(Collected data)
+ + +

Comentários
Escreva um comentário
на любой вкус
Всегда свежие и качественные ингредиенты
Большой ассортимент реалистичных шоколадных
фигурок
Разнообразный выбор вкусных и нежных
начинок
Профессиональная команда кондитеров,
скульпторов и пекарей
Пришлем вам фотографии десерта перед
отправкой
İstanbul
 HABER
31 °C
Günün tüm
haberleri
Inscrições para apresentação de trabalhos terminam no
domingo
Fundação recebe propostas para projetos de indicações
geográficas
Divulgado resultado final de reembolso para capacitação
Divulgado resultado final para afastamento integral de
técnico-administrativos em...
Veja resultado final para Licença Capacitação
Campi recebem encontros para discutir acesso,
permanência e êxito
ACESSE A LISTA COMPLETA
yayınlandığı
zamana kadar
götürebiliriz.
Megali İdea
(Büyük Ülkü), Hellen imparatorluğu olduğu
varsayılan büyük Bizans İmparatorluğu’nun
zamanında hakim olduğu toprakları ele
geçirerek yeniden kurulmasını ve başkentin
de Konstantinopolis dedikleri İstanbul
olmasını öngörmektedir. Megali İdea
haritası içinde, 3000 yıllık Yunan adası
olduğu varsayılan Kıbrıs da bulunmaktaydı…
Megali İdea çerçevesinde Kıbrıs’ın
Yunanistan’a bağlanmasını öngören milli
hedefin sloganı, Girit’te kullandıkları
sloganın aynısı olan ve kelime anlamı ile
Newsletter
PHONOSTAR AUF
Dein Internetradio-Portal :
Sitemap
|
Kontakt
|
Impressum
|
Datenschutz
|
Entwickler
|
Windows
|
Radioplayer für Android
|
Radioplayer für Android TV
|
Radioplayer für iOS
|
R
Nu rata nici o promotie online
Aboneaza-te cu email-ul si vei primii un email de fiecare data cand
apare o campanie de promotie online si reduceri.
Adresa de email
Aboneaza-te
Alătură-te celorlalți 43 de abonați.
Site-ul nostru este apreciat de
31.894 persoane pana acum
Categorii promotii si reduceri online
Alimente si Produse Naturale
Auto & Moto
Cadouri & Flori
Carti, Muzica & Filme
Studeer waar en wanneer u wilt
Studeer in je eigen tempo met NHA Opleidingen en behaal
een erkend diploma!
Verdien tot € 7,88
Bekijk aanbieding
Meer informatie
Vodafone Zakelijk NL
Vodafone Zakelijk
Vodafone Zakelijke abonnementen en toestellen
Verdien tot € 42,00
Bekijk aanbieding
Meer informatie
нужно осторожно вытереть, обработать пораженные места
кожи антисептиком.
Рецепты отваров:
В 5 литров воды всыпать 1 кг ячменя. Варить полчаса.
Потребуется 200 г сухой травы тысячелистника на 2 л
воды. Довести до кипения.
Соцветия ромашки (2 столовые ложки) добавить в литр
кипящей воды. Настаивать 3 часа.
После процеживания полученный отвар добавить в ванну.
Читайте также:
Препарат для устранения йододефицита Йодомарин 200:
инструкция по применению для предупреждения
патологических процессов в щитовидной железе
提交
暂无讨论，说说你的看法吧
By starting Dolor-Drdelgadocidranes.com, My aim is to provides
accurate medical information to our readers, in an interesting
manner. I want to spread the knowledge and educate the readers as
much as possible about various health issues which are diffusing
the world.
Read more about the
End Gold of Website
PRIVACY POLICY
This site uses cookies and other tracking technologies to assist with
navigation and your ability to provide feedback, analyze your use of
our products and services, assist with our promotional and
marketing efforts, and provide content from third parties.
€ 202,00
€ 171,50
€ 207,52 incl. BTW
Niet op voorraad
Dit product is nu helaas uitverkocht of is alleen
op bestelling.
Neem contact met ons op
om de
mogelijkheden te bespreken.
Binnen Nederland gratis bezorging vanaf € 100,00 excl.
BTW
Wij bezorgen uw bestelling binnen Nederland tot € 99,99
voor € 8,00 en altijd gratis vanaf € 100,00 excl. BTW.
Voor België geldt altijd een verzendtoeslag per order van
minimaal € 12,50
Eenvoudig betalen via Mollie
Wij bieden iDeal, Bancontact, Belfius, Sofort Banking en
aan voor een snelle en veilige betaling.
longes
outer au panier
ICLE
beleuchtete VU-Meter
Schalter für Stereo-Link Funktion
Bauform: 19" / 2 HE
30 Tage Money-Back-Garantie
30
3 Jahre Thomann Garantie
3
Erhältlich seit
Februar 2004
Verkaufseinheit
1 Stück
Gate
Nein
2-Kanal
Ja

+ + +

### What is expected
Please copy the text of every entry above line for line, keeping each line the same as it appears.

### Expected answer
Comentários
Escreva um comentário
на любой вкус
Всегда свежие и качественные ингредиенты
Большой ассортимент реалистичных шоколадных
фигурок
Разнообразный выбор вкусных и нежных
начинок
Профессиональная команда кондитеров,
скульпторов и пекарей
Пришлем вам фотографии десерта перед
отправкой
İstanbul
 HABER
31 °C
Günün tüm
haberleri
Inscrições para apresentação de trabalhos terminam no
domingo
Fundação recebe propostas para projetos de indicações
geográficas
Divulgado resultado final de reembolso para capacitação
Divulgado resultado final para afastamento integral de
técnico-administrativos em...
Veja resultado final para Licença Capacitação
Campi recebem encontros para discutir acesso,
permanência e êxito
ACESSE A LISTA COMPLETA
yayınlandığı
zamana kadar
götürebiliriz.
Megali İdea
(Büyük Ülkü), Hellen imparatorluğu olduğu
varsayılan büyük Bizans İmparatorluğu’nun
zamanında hakim olduğu toprakları ele
geçirerek yeniden kurulmasını ve başkentin
de Konstantinopolis dedikleri İstanbul
olmasını öngörmektedir. Megali İdea
haritası içinde, 3000 yıllık Yunan adası
olduğu varsayılan Kıbrıs da bulunmaktaydı…
Megali İdea çerçevesinde Kıbrıs’ın
Yunanistan’a bağlanmasını öngören milli
hedefin sloganı, Girit’te kullandıkları
sloganın aynısı olan ve kelime anlamı ile
Newsletter
PHONOSTAR AUF
Dein Internetradio-Portal :
Sitemap
|
Kontakt
|
Impressum
|
Datenschutz
|
Entwickler
|
Windows
|
Radioplayer für Android
|
Radioplayer für Android TV
|
Radioplayer für iOS
|
R
Nu rata nici o promotie online
Aboneaza-te cu email-ul si vei primii un email de fiecare data cand
apare o campanie de promotie online si reduceri.
Adresa de email
Aboneaza-te
Alătură-te celorlalți 43 de abonați.
Site-ul nostru este apreciat de
31.894 persoane pana acum
Categorii promotii si reduceri online
Alimente si Produse Naturale
Auto & Moto
Cadouri & Flori
Carti, Muzica & Filme
Studeer waar en wanneer u wilt
Studeer in je eigen tempo met NHA Opleidingen en behaal
een erkend diploma!
Verdien tot € 7,88
Bekijk aanbieding
Meer informatie
Vodafone Zakelijk NL
Vodafone Zakelijk
Vodafone Zakelijke abonnementen en toestellen
Verdien tot € 42,00
Bekijk aanbieding
Meer informatie
нужно осторожно вытереть, обработать пораженные места
кожи антисептиком.
Рецепты отваров:
В 5 литров воды всыпать 1 кг ячменя. Варить полчаса.
Потребуется 200 г сухой травы тысячелистника на 2 л
воды. Довести до кипения.
Соцветия ромашки (2 столовые ложки) добавить в литр
кипящей воды. Настаивать 3 часа.
После процеживания полученный отвар добавить в ванну.
Читайте также:
Препарат для устранения йододефицита Йодомарин 200:
инструкция по применению для предупреждения
патологических процессов в щитовидной железе
提交
暂无讨论，说说你的看法吧
By starting Dolor-Drdelgadocidranes.com, My aim is to provides
accurate medical information to our readers, in an interesting
manner. I want to spread the knowledge and educate the readers as
much as possible about various health issues which are diffusing
the world.
Read more about the
End Gold of Website
PRIVACY POLICY
This site uses cookies and other tracking technologies to assist with
navigation and your ability to provide feedback, analyze your use of
our products and services, assist with our promotional and
marketing efforts, and provide content from third parties.
€ 202,00
€ 171,50
€ 207,52 incl. BTW
Niet op voorraad
Dit product is nu helaas uitverkocht of is alleen
op bestelling.
Neem contact met ons op
om de
mogelijkheden te bespreken.
Binnen Nederland gratis bezorging vanaf € 100,00 excl.
BTW
Wij bezorgen uw bestelling binnen Nederland tot € 99,99
voor € 8,00 en altijd gratis vanaf € 100,00 excl. BTW.
Voor België geldt altijd een verzendtoeslag per order van
minimaal € 12,50
Eenvoudig betalen via Mollie
Wij bieden iDeal, Bancontact, Belfius, Sofort Banking en
aan voor een snelle en veilige betaling.
longes
outer au panier
ICLE
beleuchtete VU-Meter
Schalter für Stereo-Link Funktion
Bauform: 19" / 2 HE
30 Tage Money-Back-Garantie
30
3 Jahre Thomann Garantie
3
Erhältlich seit
Februar 2004
Verkaufseinheit
1 Stück
Gate
Nein
2-Kanal
Ja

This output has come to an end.